*AUFGABEN*.
**a)** Auf welche gesetzliche Vorschrift stützen die Entscheidungsgründe den Anspruch der klägerischen Partei auf Zahlung von 1.291,28 €?
**b)** Zählen Sie sämtliche Posten auf, die der klägerischen Partei nach Absatz 13 der Entscheidungsgründe zustehen.
**c)** Fassen Sie den Absatz der Entscheidungsgründe, der mit „Selbst wenn hier ein Schneefanggitter“ beginnt, in höchstens drei Sätzen knapper zusammen.

*VORGEGEBENER TEXT*.
--- --- ---

Entscheidungsgründe:

13. Der klägerischen Partei steht der titulierte Zahlungsanspruch in Höhe von 1.291,28 € sowie die titulierten Zinsen als auch angefallene Rechtsanwaltskosten in Höhe der geltend gemachten Summe zu. Im Übrigen war die Klage als unbegründet abzuweisen.

14. Der klägerische Anspruch auf Zahlung von 1.291,28 € ergibt sich aus § 823 BGB. Der Beklagten ist vorzuhalten, dass sie eine Verkehrssicherungspflicht, die sie zu wahren hatte, pflichtwidrig verletzt hat.

15. Als Hauseigentümerin besteht für die Beklagte hier die Verkehrssicherungspflicht, dass von dem Hausdach des Hauses keine Schnee- oder Eismassen auf unter dem Haus stehende Fahrzeuge herunterfallen, insbesondere wenn für diese Kraftfahrzeuge ein entsprechender Einstellplatz vorgesehen ist.

16. Selbst wenn hier ein Schneefanggitter für das Dach des Hauses baupolizeilich nicht vorgeschrieben sein sollte und im Hinblick auf eine etwaige Schneearmut in der Region auch nicht ortsüblich sein könnte (vgl. hierzu z. B. OLG Zweibrücken, Urteil vom 09.07.1999, Aktenzeichen 1 U 181/98), so eröffnete die hiesige Wettersituation in dem fraglichen Zeitraum jedoch eine Verkehrssicherungspflicht zu Lasten der Beklagten. Denn es ist gerichtsbekannt, dass zum damaligen Zeitpunkt derartige Schneeverhältnisse geherrscht haben, die – einhergehend mit einem Wetterwechsel – zur Folge hatten, dass die Hauseigentümer auf eine Befreiung der Hausdächer von Schnee- und Eismassen zur Vermeidung von abtaubedingten Abstürzen auf den etwaigen Gehweg oder – wie hier auf Parkplätze – derselbigen zu achten hatten. Die durchaus außergewöhnliche Wettersituation zum Jahreswechsel bzw. bis in das Frühjahr 2010 hinein hat es hier erforderlich gemacht, eine erhöhte Sorgfalt walten zu lassen, um das Herabstürzen von abtauenden Eismassen zu verhindern. Angesichts des zwischenzeitlich eingetretenen Tauwetters musste der Hauseigentümer hier angesichts der Änderung der Witterungslage Anhaltspunkte für eine Eröffnung einer Gefahrenlage gehabt haben (vgl. hierzu OLG Zweibrücken, Urteil vom 09.07.1999, Aktenzeichen 1 U 181/98).

--- --- ---

*DATENMATERIAL*.
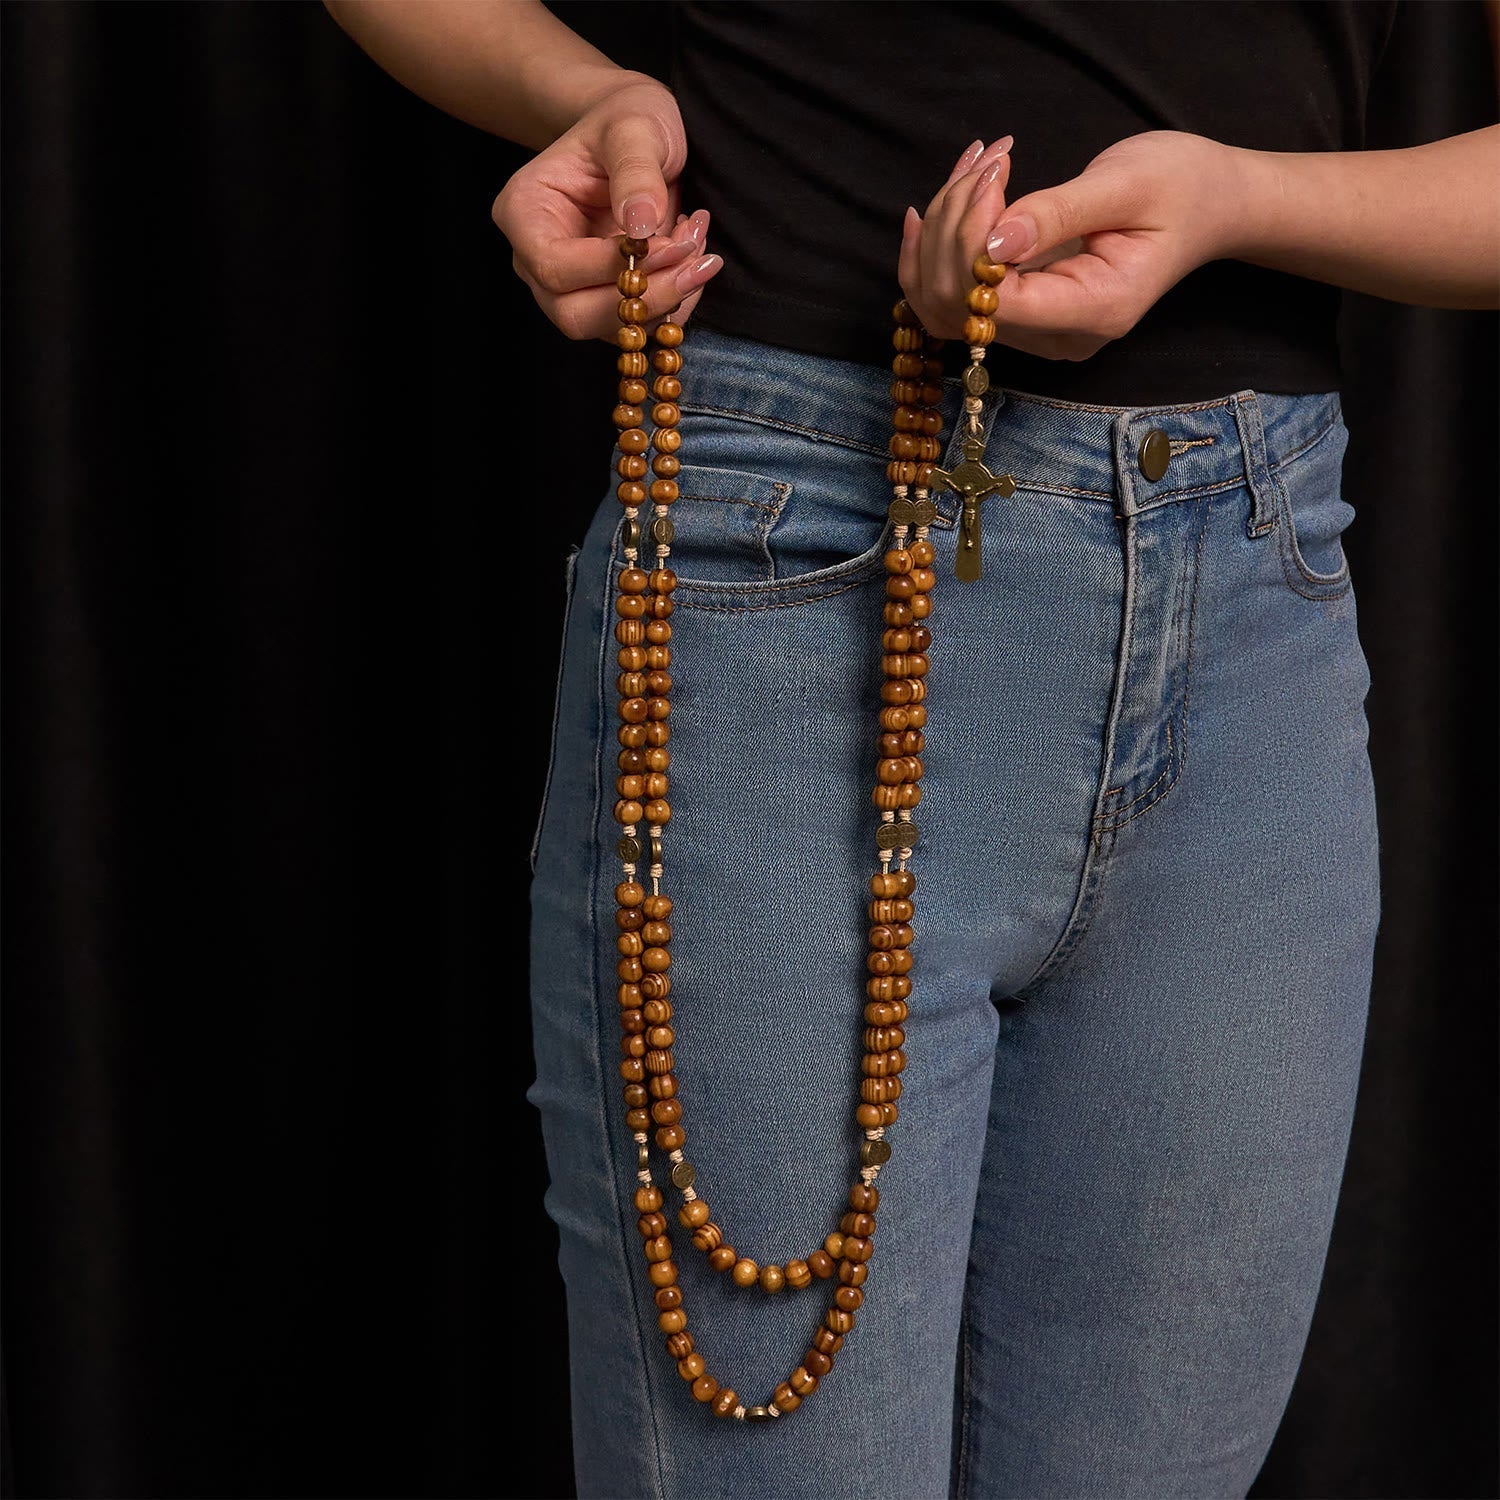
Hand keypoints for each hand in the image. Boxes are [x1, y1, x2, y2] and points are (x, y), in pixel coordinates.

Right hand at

--- --- ---

*LÖSUNGEN*.
**a)** § 823 BGB.

**b)**
- der titulierte Zahlungsanspruch in Höhe von 1.291,28 €
- die titulierten Zinsen
- die angefallenen Rechtsanwaltskosten in Höhe der geltend gemachten Summe

**c)** Auch wenn ein Schneefanggitter baupolizeilich nicht vorgeschrieben und wegen etwaiger Schneearmut in der Region nicht ortsüblich sein mag (vgl. OLG Zweibrücken, Urteil vom 09.07.1999, Az. 1 U 181/98), traf die Beklagte aufgrund der damaligen Wetterlage eine Verkehrssicherungspflicht. Gerichtsbekannt herrschten damals Schneeverhältnisse, bei denen Hauseigentümer mit dem Wetterwechsel ihre Dächer von Schnee- und Eismassen befreien mussten, um abtaubedingte Abstürze auf Gehwege oder Parkplätze zu vermeiden. Die außergewöhnliche Witterung vom Jahreswechsel bis ins Frühjahr 2010 erforderte erhöhte Sorgfalt, und angesichts des eingetretenen Tauwetters musste der Hauseigentümer Anhaltspunkte für eine Gefahrenlage gehabt haben.